- [WORK TASK]: Repeat the material from its beginning up to and including the line with "At how many categories does at least one series exceed 20?", changing "chart" to "graph" wherever it occurs and leaving everything else as it is.

- [INPUT]:
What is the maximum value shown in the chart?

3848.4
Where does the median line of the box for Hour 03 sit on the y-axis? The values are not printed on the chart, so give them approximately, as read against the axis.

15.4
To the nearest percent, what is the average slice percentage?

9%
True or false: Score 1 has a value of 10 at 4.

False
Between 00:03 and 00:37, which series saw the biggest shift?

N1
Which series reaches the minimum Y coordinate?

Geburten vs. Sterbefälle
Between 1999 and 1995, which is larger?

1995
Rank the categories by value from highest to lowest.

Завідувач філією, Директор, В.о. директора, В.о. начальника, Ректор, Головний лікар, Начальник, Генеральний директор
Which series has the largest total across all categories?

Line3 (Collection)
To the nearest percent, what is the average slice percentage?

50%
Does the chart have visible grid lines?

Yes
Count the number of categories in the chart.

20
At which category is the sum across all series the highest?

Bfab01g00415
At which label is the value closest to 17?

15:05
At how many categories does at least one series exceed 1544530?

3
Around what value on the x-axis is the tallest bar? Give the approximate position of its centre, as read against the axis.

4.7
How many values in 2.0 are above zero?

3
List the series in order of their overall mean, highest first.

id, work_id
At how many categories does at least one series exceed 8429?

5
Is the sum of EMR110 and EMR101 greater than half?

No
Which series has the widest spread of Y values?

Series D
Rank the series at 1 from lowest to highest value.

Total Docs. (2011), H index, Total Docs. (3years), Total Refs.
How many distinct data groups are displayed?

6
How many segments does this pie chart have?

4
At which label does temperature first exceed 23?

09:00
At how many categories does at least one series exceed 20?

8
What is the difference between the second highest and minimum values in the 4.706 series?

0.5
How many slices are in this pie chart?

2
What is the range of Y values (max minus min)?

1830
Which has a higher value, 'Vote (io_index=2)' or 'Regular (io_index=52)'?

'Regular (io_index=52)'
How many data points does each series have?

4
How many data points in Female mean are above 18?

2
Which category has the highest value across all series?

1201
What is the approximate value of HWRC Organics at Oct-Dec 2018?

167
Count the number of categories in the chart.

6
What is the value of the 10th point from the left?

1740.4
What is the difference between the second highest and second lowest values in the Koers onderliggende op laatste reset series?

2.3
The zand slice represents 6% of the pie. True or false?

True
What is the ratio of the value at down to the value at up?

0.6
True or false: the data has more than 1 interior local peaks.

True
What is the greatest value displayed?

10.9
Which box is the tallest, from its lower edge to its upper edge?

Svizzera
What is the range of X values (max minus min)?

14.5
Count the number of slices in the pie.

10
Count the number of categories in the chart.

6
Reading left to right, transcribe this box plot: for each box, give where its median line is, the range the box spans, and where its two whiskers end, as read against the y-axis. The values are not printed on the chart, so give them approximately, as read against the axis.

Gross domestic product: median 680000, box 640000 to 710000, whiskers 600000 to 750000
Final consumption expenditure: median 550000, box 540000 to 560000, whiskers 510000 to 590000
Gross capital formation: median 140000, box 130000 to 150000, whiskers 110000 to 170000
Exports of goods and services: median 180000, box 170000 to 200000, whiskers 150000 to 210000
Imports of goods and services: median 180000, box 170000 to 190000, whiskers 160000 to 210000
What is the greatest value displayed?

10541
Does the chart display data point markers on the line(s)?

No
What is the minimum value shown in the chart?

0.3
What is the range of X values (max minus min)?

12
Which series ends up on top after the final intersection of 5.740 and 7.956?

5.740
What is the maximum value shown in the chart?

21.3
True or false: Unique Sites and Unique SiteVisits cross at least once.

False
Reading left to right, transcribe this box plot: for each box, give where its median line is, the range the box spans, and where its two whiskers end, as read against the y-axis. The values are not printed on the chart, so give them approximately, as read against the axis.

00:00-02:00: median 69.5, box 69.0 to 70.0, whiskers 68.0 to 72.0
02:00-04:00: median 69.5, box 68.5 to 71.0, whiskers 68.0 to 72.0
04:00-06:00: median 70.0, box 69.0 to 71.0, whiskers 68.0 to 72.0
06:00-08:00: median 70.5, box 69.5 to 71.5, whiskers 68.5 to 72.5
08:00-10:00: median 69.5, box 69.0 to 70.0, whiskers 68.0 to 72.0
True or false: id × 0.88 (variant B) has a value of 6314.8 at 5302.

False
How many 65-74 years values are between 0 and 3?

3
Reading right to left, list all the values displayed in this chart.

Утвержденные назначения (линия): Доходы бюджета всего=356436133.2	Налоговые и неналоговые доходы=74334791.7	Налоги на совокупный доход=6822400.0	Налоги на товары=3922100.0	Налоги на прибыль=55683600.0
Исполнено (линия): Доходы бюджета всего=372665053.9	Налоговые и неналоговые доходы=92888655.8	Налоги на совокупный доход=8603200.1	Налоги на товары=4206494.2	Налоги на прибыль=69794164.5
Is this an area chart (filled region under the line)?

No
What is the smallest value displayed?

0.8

- [OUTPUT OF THE EXERCISE]:
What is the maximum value shown in the graph?

3848.4
Where does the median line of the box for Hour 03 sit on the y-axis? The values are not printed on the graph, so give them approximately, as read against the axis.

15.4
To the nearest percent, what is the average slice percentage?

9%
True or false: Score 1 has a value of 10 at 4.

False
Between 00:03 and 00:37, which series saw the biggest shift?

N1
Which series reaches the minimum Y coordinate?

Geburten vs. Sterbefälle
Between 1999 and 1995, which is larger?

1995
Rank the categories by value from highest to lowest.

Завідувач філією, Директор, В.о. директора, В.о. начальника, Ректор, Головний лікар, Начальник, Генеральний директор
Which series has the largest total across all categories?

Line3 (Collection)
To the nearest percent, what is the average slice percentage?

50%
Does the graph have visible grid lines?

Yes
Count the number of categories in the graph.

20
At which category is the sum across all series the highest?

Bfab01g00415
At which label is the value closest to 17?

15:05
At how many categories does at least one series exceed 1544530?

3
Around what value on the x-axis is the tallest bar? Give the approximate position of its centre, as read against the axis.

4.7
How many values in 2.0 are above zero?

3
List the series in order of their overall mean, highest first.

id, work_id
At how many categories does at least one series exceed 8429?

5
Is the sum of EMR110 and EMR101 greater than half?

No
Which series has the widest spread of Y values?

Series D
Rank the series at 1 from lowest to highest value.

Total Docs. (2011), H index, Total Docs. (3years), Total Refs.
How many distinct data groups are displayed?

6
How many segments does this pie graph have?

4
At which label does temperature first exceed 23?

09:00
At how many categories does at least one series exceed 20?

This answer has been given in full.